Students stage walk-out as Katie Hopkins begins speech
Video shows students at UK university turn backs on controversial TV personality
A speech by controversial commentator Katie Hopkins during a university debate in London prompted a mass walkout in protest at her invitation.
Rows of Brunel University students stood and turned their backs as the Sun columnist took her turn to speak about the future of welfare, before filing out when she had finished.
The 40-year-old television personality, who has caused outrage with her views on benefits and the migrant crisis, was left with a half empty lecture theatre for the rest of the event.
A video of the protest was posted on YouTube by the Union of Brunel Students (UBS) on Tuesday.
Hopkins’s invitation to take part in the debate led may students at the “diverse” university to complain, although officials decided to keep her on the panel.
Ali Milani, president of the (UBS), who helped organise Monday’s “silent protest”, said: “Katie Hopkins has expressed some overtly controversial views that our students find offensive.
“We have a very diverse campus, we expressed our concerns that she has no academic credibility and contributes nothing to the debate.”
Mr Milani (21) said the union raised its objection to Hopkins’s involvement with organisers last month.
“This was clearly an act on the university’s part to fill a room and be controversial,” he said.
A number of students approached the union, which agreed to represent them and organise the walkout.
“We have to have a conversation about how we feed the oxygen to online trolls and Katie is a symbol of this.
“Our students turned their backs and they left an empty lecture theatre for her to speak to.”
The union leader said “around 50 per cent” of the audience were left in the auditorium.

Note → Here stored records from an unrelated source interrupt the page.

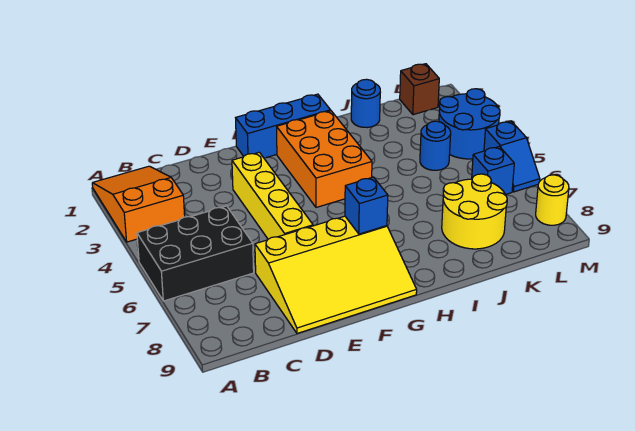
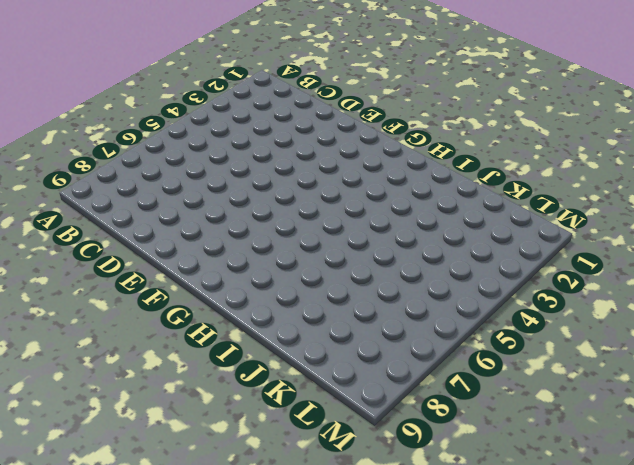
none -> orange 2x3 slope [92,166,185,242]
none -> black 2x3 brick [137,206,254,301]
none -> yellow 3x4 slope [255,216,417,333]

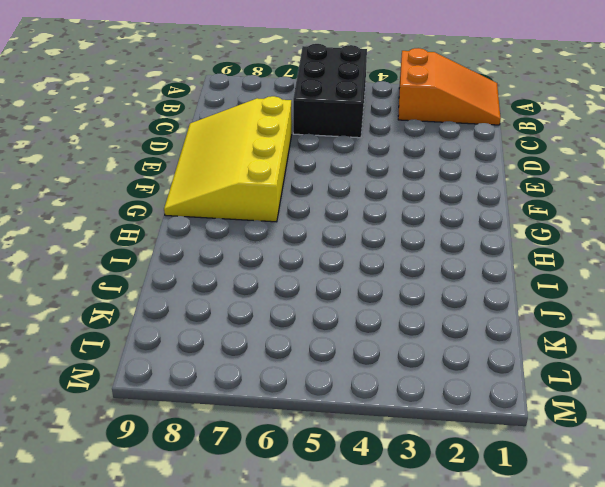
none -> yellow 1x4 brick [232,152,313,239]
none -> blue 1x3 brick [236,94,331,158]
none -> orange 2x3 brick [277,111,372,207]

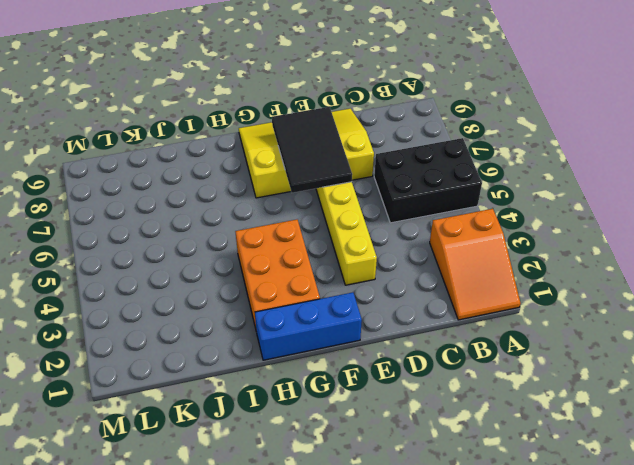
black 2x3 tile [272,107,352,193] -> none
none -> blue 1x1 round brick [351,79,380,128]
none -> yellow 2x2 round brick [442,174,507,249]
none -> blue 1x1 round brick [420,121,451,170]

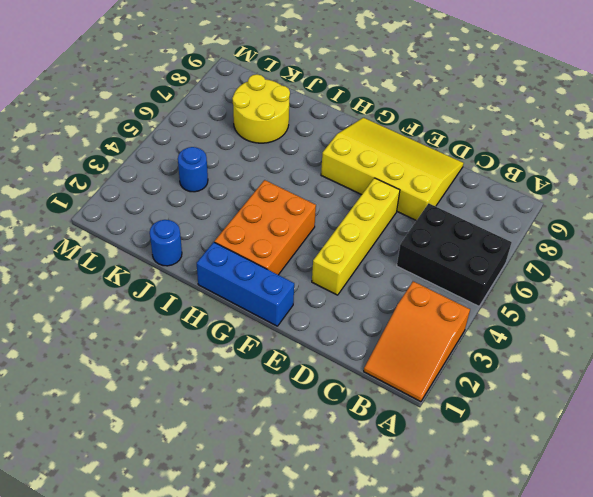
none -> brown 1x1 brick [400,64,439,115]
none -> blue 2x2 round brick [439,89,500,159]
none -> blue 1x1 brick [472,146,514,195]

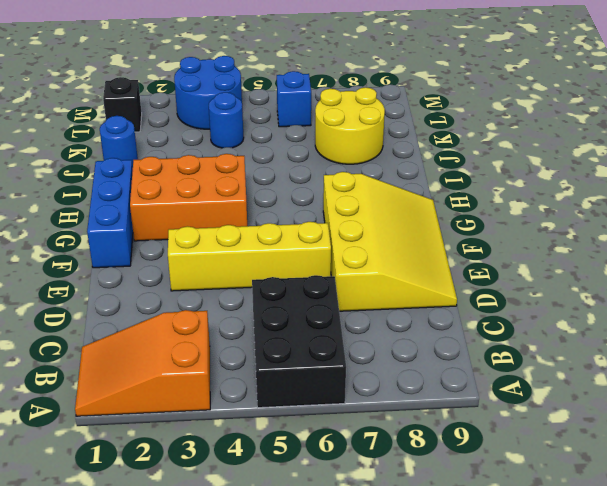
black 1x1 brick [103,77,142,132] -> brown 1x1 brick [400,64,439,115]
none -> blue 1x2 slope [484,121,540,192]
none -> yellow 1x1 round brick [536,175,569,225]
none -> blue 1x1 brick [345,177,388,234]

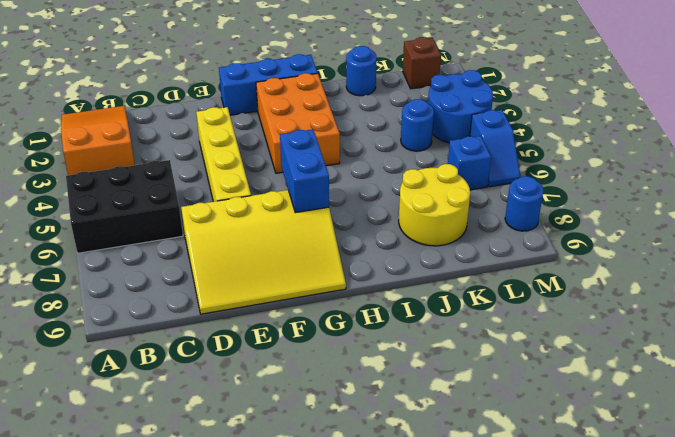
blue 1x2 brick [280,129,329,213] -> blue 1x1 brick [345,177,388,234]
blue 1x1 round brick [505,176,543,231] -> yellow 1x1 round brick [536,175,569,225]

The debate, which posed the question “Does the Welfare State have a place in 2015?” and had the Guardian’s public services editor David Brindle as chairman, was the first in a series to celebrate Brunel University’s 50th anniversary year.
Sitting alongside Hopkins on the panel was the university’s emeritus professor of social policy Peter Beresford, campaigner for social justice Rev Paul Nicolson, and Harriet Sergeant, a research fellow for the Centre for Policy Studies.
The university recognised the students’ right to stage a peaceful protest and said the rest of the debate was “passionate” and the remaining audience “played a key role”.